▶ [What is required]:
The output should consist solely of the line containing "Women’s Eyewear" and all lines after it through the final line of the entries below, reproduced exactly.

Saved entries
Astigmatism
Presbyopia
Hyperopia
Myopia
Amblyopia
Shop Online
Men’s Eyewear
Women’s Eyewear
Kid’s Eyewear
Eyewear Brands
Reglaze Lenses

▶ [Solution]:
Women’s Eyewear
Kid’s Eyewear
Eyewear Brands
Reglaze Lenses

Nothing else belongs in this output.